Reviewers of detective novels focus on the here and now, or rather the forthcoming and those pushed by publishers. It is wiser to let a little time go by and not to be over-impressed by the hype of the moment; easier then to appreciate that devices used apparently with some success may in fact be hackneyed, plots silly, and characterisation one-dimensional, as, for example, with The Thursday Murder Club.

The perspective of time offers an opportunity to (re-)consider Julia Chapman’s Dales Detective Series, published by Pan. Date With Death (2017, £8.99), the first, introduces the leading characters, Samson O’Brien and Delilah Metcalfe, the troubled personnel of respectively the Dales Detective Agency and the Dales Dating Agency. James Herriot very briefly turns up as the local vet, but this is not the Yorkshire Dales of All Creatures Great and Small, nor the measured murder of E.C.R. Lorac’s Lunedale. Instead, amidst well-observed writing that captures small-town life and the nature of the terrain, there are a significant number of deaths apparently relating to speed-dating. The number and explanation are somewhat far-fetched, but the characterisation is good, as is the discussion of the problems of being young women in that culture. The relationship of the leading characters is handled well and the book becomes a page-turner. This was an effective start of a series that very much captured its pays and people.

The second novel, Date With Malice (2017, £8.99), continues only a month later, and with the Dales again offering humour as well as cruelty — “he wasn’t some tourist to be fooled by the blue skies above.” Not as arresting or well-sustained as Date With Death, but worth reading. I did not anticipate the solution.

Looking around at the plots of the present, there are so many opportunities for new developments that it is interesting to contemplate the likely assessment of current practicalities for murder. Drones, for example, bring opportunities for surveillance but now also killing. Proximity is not necessary. For motive, the world of transsexualism offers possibilities for murders of anger and revenge, and for reveals of many types. The range of slaughter will include anger by family members, unwitting suitors, unwilling partners, and so on. This plot vein will probably be worked through relatively speedily. It will certainly offer new challenges for the critics. Who dares suggest implausibility in this cultural battlefield?
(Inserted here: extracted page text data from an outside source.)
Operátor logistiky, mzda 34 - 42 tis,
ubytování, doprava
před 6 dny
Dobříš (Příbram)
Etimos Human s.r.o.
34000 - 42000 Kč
As an instance of present contingencies, Covid is part of the backdrop to a number of recent detective novels, including Peter May’s The Night Gate (Riverrun, 2021, £8.99). This imaginative tale draws together two murders in France, in 1944 and 2020, and has art as a common strand. The writing is pedestrian and the narrative often plodding. There is too much of the “She canted her head and raised one eyebrow, which was enough to force him out of his chair to slope off to his bedroom, hands pushed deep into his pockets”, or ‘She knew nothing at all about this man. And yet he, it seemed, knew all about her – or, at least, exactly where to find her. Dark eyebrows furrowed over warm brown eyes.” Some of the descriptions simply do not work, for example that of the old town of Würzburg as “a shambles of red roofs and spires.” There are many better recent works, or, at the very least, very many better written ones.

For those who want a fictional account of Paris in World War Two, Alan Furst offers far more in understanding, writing, characterisation, and style, and, for rivalries among the Germans, the same is true of Philip Kerr.